Gardeny Castle (Castell de Gardeny) is a 12th-century Romanesque fort built by the Knights Templar at Lleida. Located on a neighbouring hill, just over a mile away, from Lleida's main fortress, the Castle of La Suda, Gardeny defended the only accessible side of that castle. Although by the 20th century, the only buildings left standing were the palace and the church of Santa María de Gardeny, at right angles to each other, the castle grounds originally had several other buildings that were destroyed during the wars of the 17th and 18th centuries. Archaeological studies from 2005 show that the palace and church were originally constructed as two separate buildings, later joined by a corridor or sacristy.
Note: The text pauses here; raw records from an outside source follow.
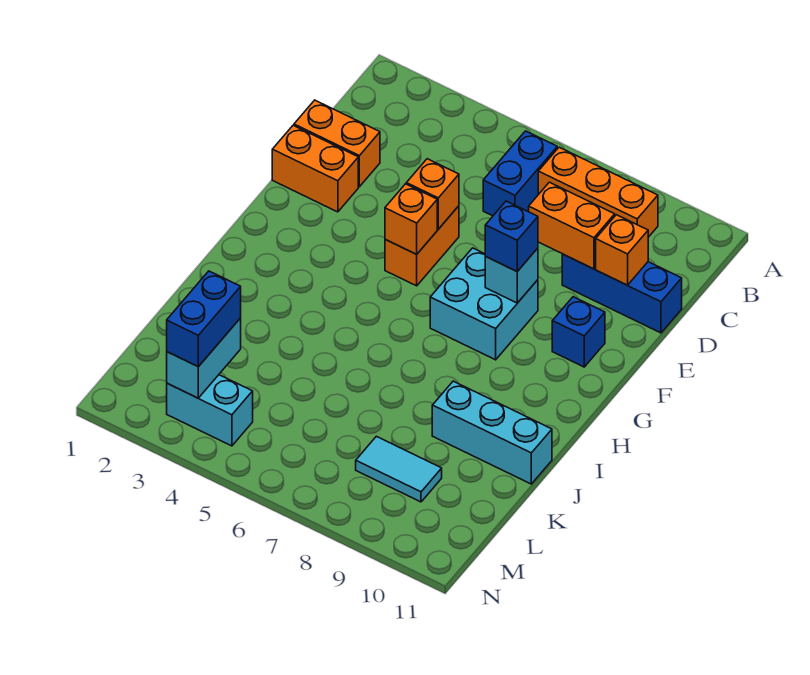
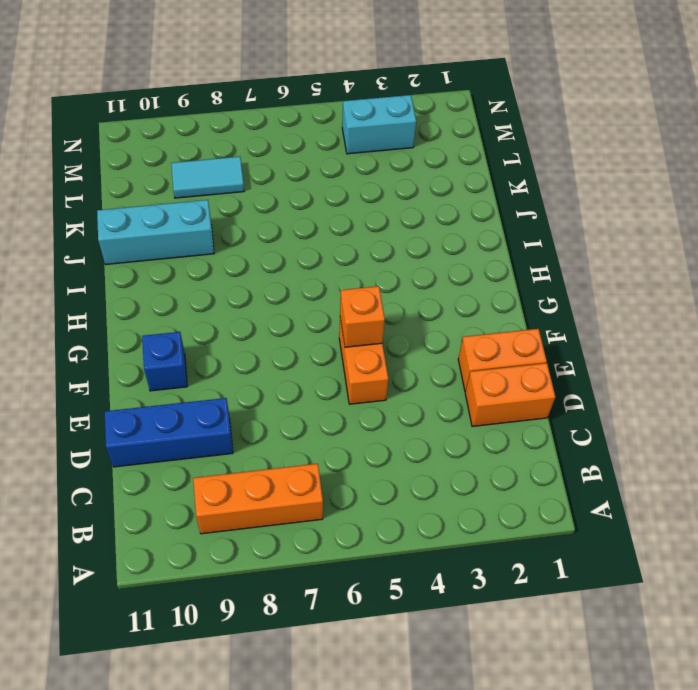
none -> blue 1x2 brick [483,131,557,216]
none -> cyan 2x2 brick [430,248,538,360]
none -> orange 1x2 brick [528,182,615,269]

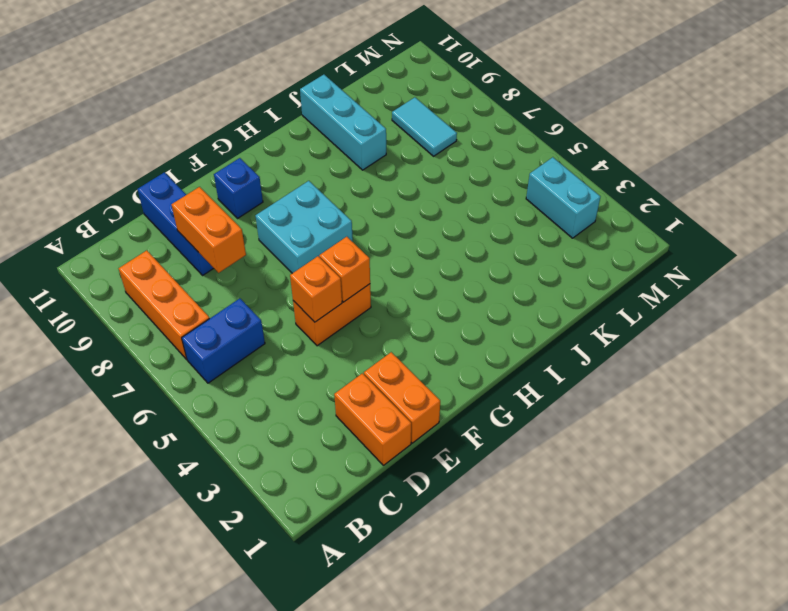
none -> orange 1x1 brick [596,215,648,285]
none -> cyan 1x1 brick [485,248,538,303]
none -> cyan 1x2 brick [167,318,241,398]

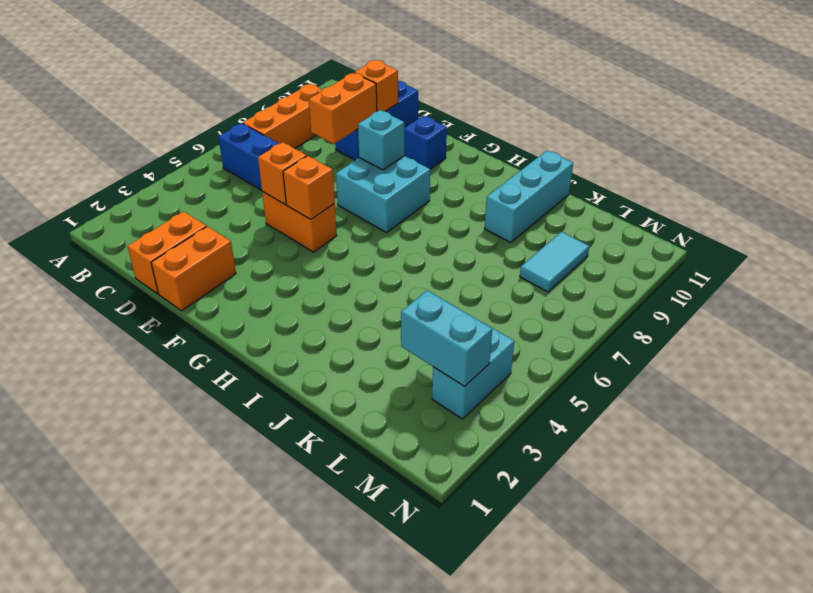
none -> blue 1x1 brick [485,201,538,271]
none -> blue 1x2 brick [167,271,241,367]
François Collignon's contemporary (after 1647 but before 1687) middle oblique view of the start of the siege of Lleida (1647) shows, among other details, the location of Gardeny in relation to the citadel—containing Lleida's principal castle, the old cathedral and the bishop's palace—within the city walls.

In the 19th century, at the time of Suchet's siege of the Lleida and its two castles, La Suda and Gardeny, the area also had the two strong fortifications of San Fernando and Pilar.

==History==
Although there is no documentary evidence of Gardeny from Islamic times, it seems likely that there had been some kind of Andalusian fortress at that location at some moment. It is, however, documented that Alfonso the Battler had fortified the hill in 1123, although he later abandoned it. No trace of that fortress remains.

Belonging to Ermengol VI, Count of Urgell, from when he captured it in around 1147, the fort had probably been built by around 1122 under Alfonso the Battler during a previous siege on the town. Ramon Berenguer IV, Count of Barcelona likely stayed there in 1149 during his successful seven-month siege.

During the Reapers' War and the War of the Spanish Succession, some buildings from the Templar (12th-14th centuries) and Hospitaller (14th-17th centuries) eras were demolished and other medieval fortifications were modified, including surrounding the complex with Vaubanian bastions, a double enclosure and adding a mock barbican.